The Saint Petersburg Botanical Garden, also known as the Botanic Gardens of the Komarov Botanical Institute or the Komarov Botanical Garden, is the oldest botanical garden in Russia. It consists of outdoor and indoor collections situated on Aptekarsky Island in Saint Petersburg and belongs to the Komarov Botanical Institute of the Russian Academy of Sciences. It is 18.9 ha in area, and is bordered by Aptekarsky Prospekt (main entrance), Prof. Popov Street (second entrance), as well as the embankments of the Karpovka and Bolshaya Neva rivers.

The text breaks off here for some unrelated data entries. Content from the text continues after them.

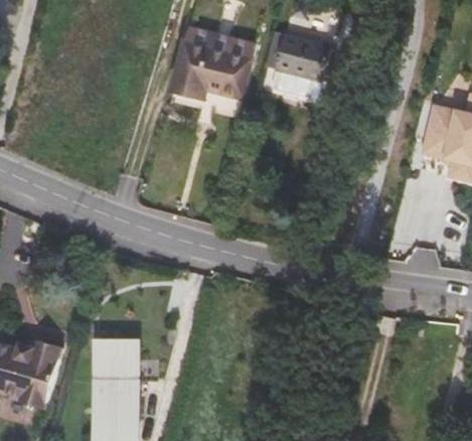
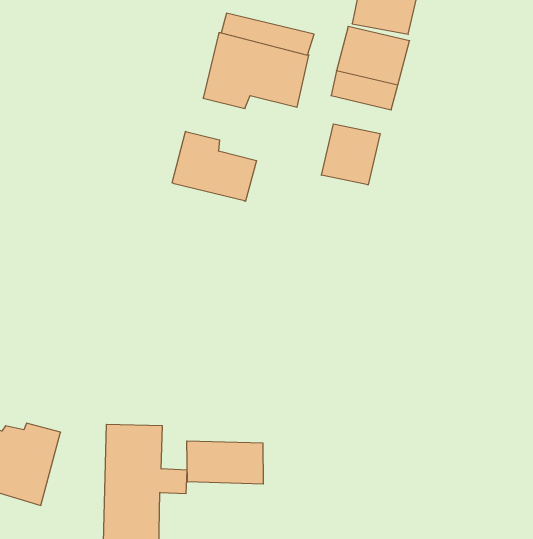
building: none -> [321,124,380,185]
building: none -> [172,131,257,201]
building: none -> [187,441,263,484]

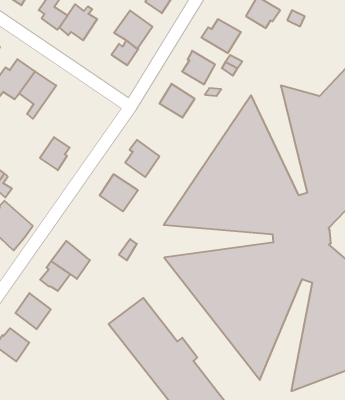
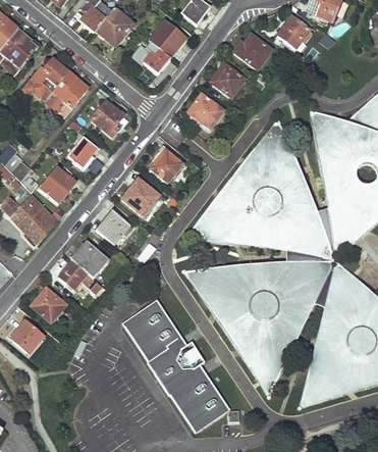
building: none -> [92,102,125,138]
building: none -> [41,168,75,204]
building: none -> [97,210,131,246]

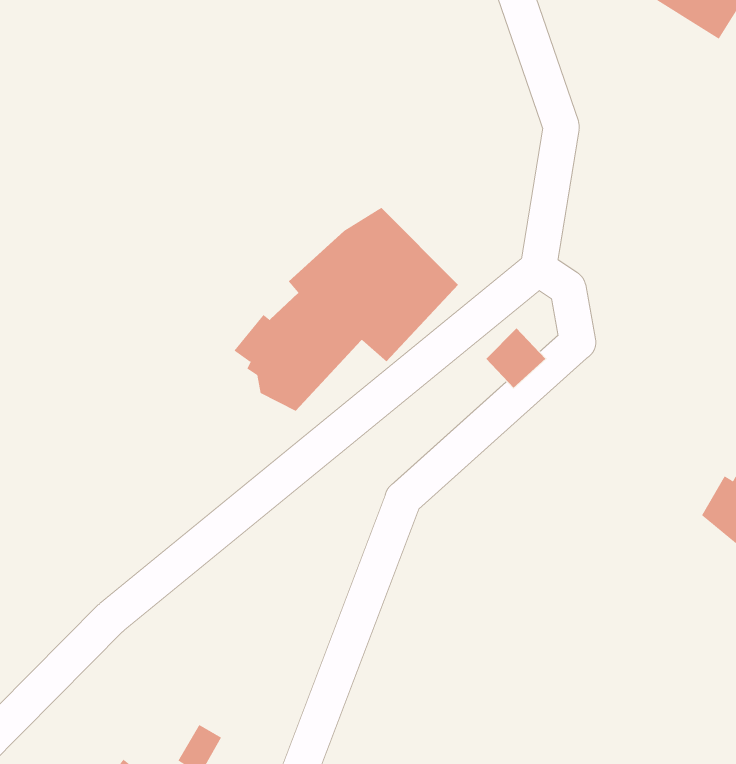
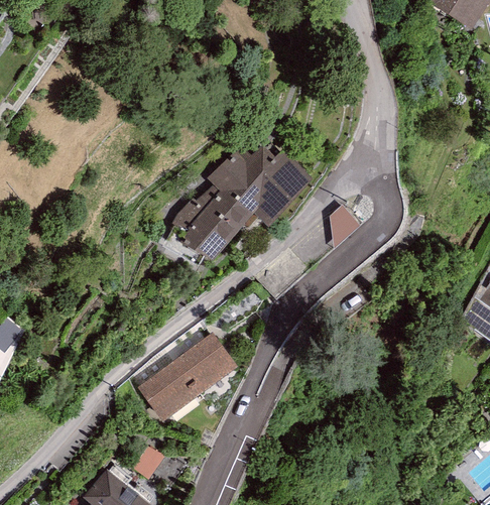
building: none -> [137,333,237,420]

The garden was founded by Peter I in 1714 as a herb garden in order to grow medicinal plants and re-established as a botanical institution under the name Imperial Botanical Garden in 1823. Ivan Lepyokhin was in charge of the botanical garden from 1774 until 1802. Beginning in 1855, Eduard August von Regel was associated with the garden, first as Scientific Director and then as Director General (1875-1892). Regel had a particular fascination with the genus Allium, overseeing collections of these plants in the Russian Far East and writing about them in two monographs.
More than 60 of the alliums he identified bear his name, e.g., A. giganteum Regel and A. rosenbahianum Regel. Many alliums can be viewed in the Northern Yard of the garden. In 1897, Konstantin George Alexander Winkler(14 June 1848 - 3 February 1900), became head botanist at the Garden. He then reorganized the herbaria and greenhouse collections. Around 1900, Boris Fedtschenko beacame head botanist and he organised investigations of various Russian regions including Siberia, Caucusus, Middle Asia and Asiatic Russia. All published in various volumes and books.